New Orleans's own DA, Leon Cannizzaro has come under fire over the past year for his office's use of  "fake subpoenas" and other coercive measures to force victims of violent crime into dangerous and traumatizing testimony as well as his abuse of the state's heinous "habitual offender law" to impose absurdly harsh sentences for minor offenses.  Criminal justice reform movements in New Orleans are focused on these issues as well as the city's aggressive surveillance policies and the threat of ramped up immigration enforcement.  It's curious that Cannizzaro hasn't been much in the foreground of recent controversies over our status as a "Sanctuary City." Mitch seems to have been playing both sides of it. Leon, has barely been involved.

Anyway, these are some issues to be aware of as Cannizzaro's term comes up in 2020. There are already signs this could be a rough election.
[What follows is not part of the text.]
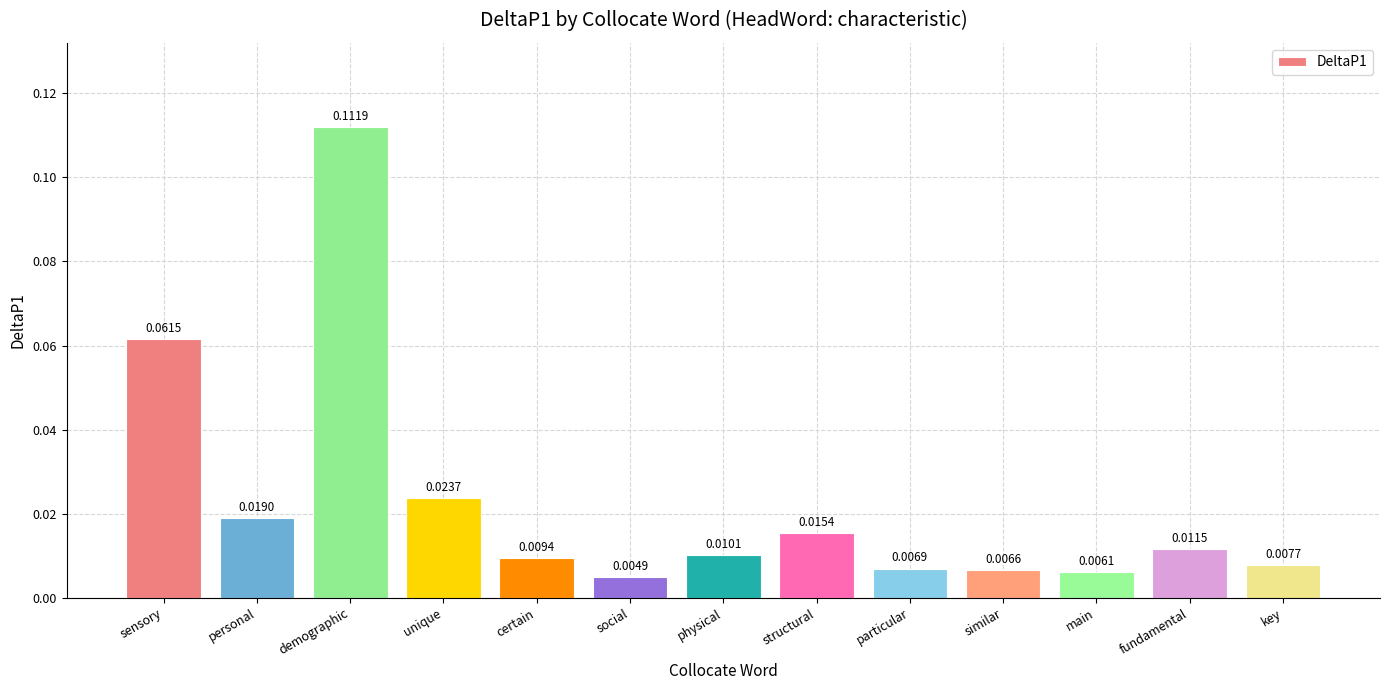

At which label is the value closest to 0?

social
The new mayor doesn't particularly care for Leon, with good reason. But she and he are sufficiently phony and changeable to have reconciled by the time he starts to need powerful friends.  Jason Williams, also a regular sparring partner, is less likely to calm down and a possible candidate for DA, himself.  The various left leaning groups newly mobilized during the Trump reaction haven't made too much of a dent in local electoral politics so far. This could be where some of them start to make their presence felt.  Whether or not this makes for the emergence of a true reformist challenger remains to be seen. There's plenty of time left to watch but it's something to keep an eye on.